The learning scheme for all the experiments was the same. First, linear PCA is used to find sensible initial values for the posterior means of the sources. The method was chosen because it has given good results in initialising the model vectors of a self-organising map (SOM). The posterior variances of the sources are initialised to small values. Good initial values are important for the method since the network can effectively prune away unused parts as will be seen in the experiments later on. Initially the weights of the network have random values and the network has quite bad representation for the data. If the sources were adapted from random values also, the network would consider many of the sources useless for the representation and prune them away. This would lead to a local minimum from which the network would not recover.

Therefore the sources are fixed at the values given by linear PCA for the first 50 iterations through the whole data. This is long enough for the network to find a meaningful mapping from sources to the observations, thereby justifying using the sources for the representation. For the same reason, the parameters controlling the distributions of the sources, weights, noise and the hyperparameters are not adapted during the first 100 iterations. They are adapted only after the network has found sensible values for the variables whose distributions these parameters control.

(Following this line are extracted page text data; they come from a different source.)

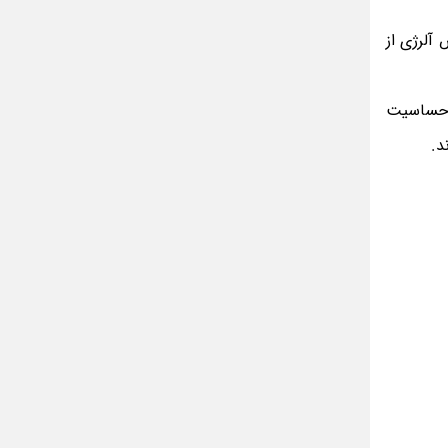
آلرژی از
ر حساسیت
ند.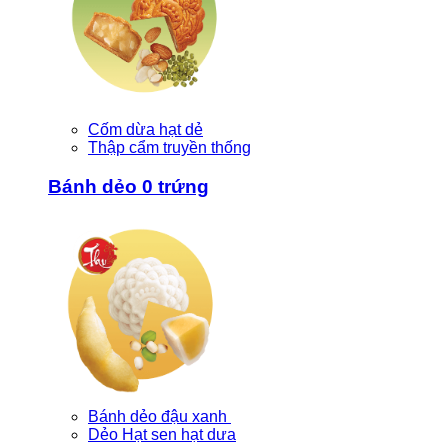
Cốm dừa hạt dẻ
Thập cẩm truyền thống
Bánh dẻo 0 trứng
Bánh dẻo đậu xanh
Dẻo Hạt sen hạt dưa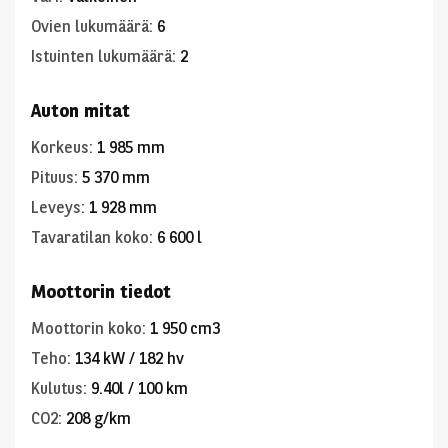
Ovien lukumäärä
:
6
Istuinten lukumäärä
:
2
Auton mitat
Korkeus
:
1 985 mm
Pituus
:
5 370 mm
Leveys
:
1 928 mm
Tavaratilan koko
:
6 600 l
Moottorin tiedot
Moottorin koko
:
1 950 cm3
Teho
:
134 kW / 182 hv
Kulutus
:
9.40l / 100 km
CO2
:
208 g/km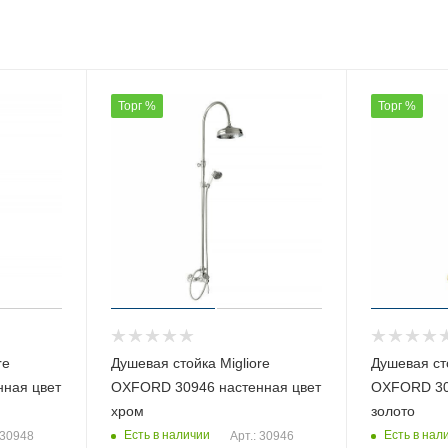
Торг %
Торг %
re
Душевая стойка Migliore
Душевая сто
ная цвет
OXFORD 30946 настенная цвет
OXFORD 30
хром
золото
Есть в наличии
Есть в нал
 30948
Арт.: 30946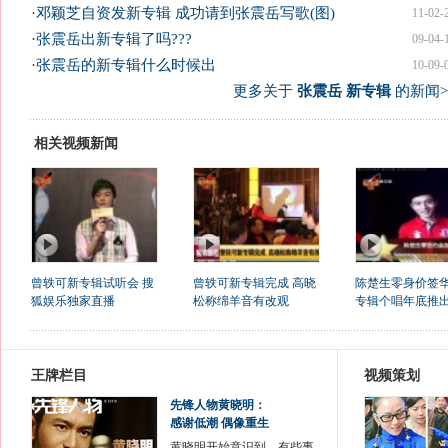
·
邓颖芝自资发新专辑 成功请到张震岳写歌(图)
11-02-
·
张震岳出新专辑了吗???
09-04-
·
张震岳的新专辑什么时候出
10-09-
更多关于
张震岳 新专辑
的新闻>
相关视频新闻
曾轶可新专辑试听会 搜
曾轶可新专辑完成 高晓
陈楚生零身价签华
狐娱乐独家直播
松称绵羊音有改观
专辑个唱年底推
王牌栏目
视频策划
先锋人物黄晓明：
感谢低潮 偶像重生
黄晓明开始意识到，有些事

In all simulations, the total number of iterations is 7500, where one iteration means going through all the observations. For nonlinear independent factor analysis simulations, a nonlinear subspace is estimated with 2000 iterations by the nonlinear factor analysis after which the sources are rotated with a linear ICA algorithm. In these experiments, FastICA was used [4]. The rotation of the sources is compensated by an inverse rotation to the first layer weight matrix A. The nonlinear independent factor analysis algorithm is then applied for the remaining 5500 iterations.